Wir haben sogar einen 3900X mit einer 240er AIO auf 65-75°C gekühlt bekommen. Spitzen gingen bis auf 79°C hoch und so hätte es zumindest mit den Temperaturen gepasst. Wir haben nur blöderweise noch ein Temperatursensor an einem der Schläuche am Radiator dazwischen gesetzt und das ganze dann noch mit einer Steuerung versehen damit wir nach Wassertemperatur die Lüfter regeln können.
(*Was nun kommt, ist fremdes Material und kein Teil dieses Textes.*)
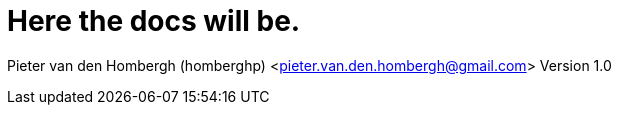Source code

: = Here the docs will be.

Pieter van den Hombergh (homberghp) <pieter.van.den.hombergh@gmail.com>
Version 1.0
Dabei ist dann eine Wassertemperatur von 42°C raus gekommen und zu der Zeit hatten wir noch kein Hochsommer.

Da hier im Forum im Hochsommer manchmal von geplatzten Dichtungen berichtet wurde machte ich mir bezüglich der hohen Wassertemperatur schon etwas sorgen.

Im Zimmer meines Sohnes kann es aber im Hochsommer sehr heiß werden und so haben wir Theoretisch nochmals 5°C aufgeschlagen und kamen dann auf eine Wassertemperatur von mindestens 47°C. Die Lüfter drehten mit 42°C bereits auf vollen Touren so das es auch nicht leise war und mehr Spielraum war auch nicht mehr drin. Daher haben wird die AIO dann mit noch einem 360er Radiator erweitert und so kommt die Wassertemperatur nun nur noch auf etwa 35-37°C und die Lüfter drehen statt mir 2000 U/min nun nur noch mit etwa 1200 U/min.

Das ganze war aber nur deshalb möglich weil wir eine AIO von Alphacool verbauten und dort Teile aus dem custom Bereich mit verbaut werden. Denn mit anderen AIOs lässt sich nichts erweitern da Schläuche nicht geschraubt sind und die Radiatoren statt aus Kupfer aus Alu bestehen. Alphacool nutz auch Radiatoren aus Kupfer, was am ende auch besser ist.

Im Grunde könnte er nun auch die Grafikkarte umbauen, denn auch wenn es mit der Radiatorenfläche nicht dafür nicht sonderlich groß ausfällt sollte er im vergleich zu den verbauten Lüfter auf der Grafikkarte auch nicht lauter werden.


----------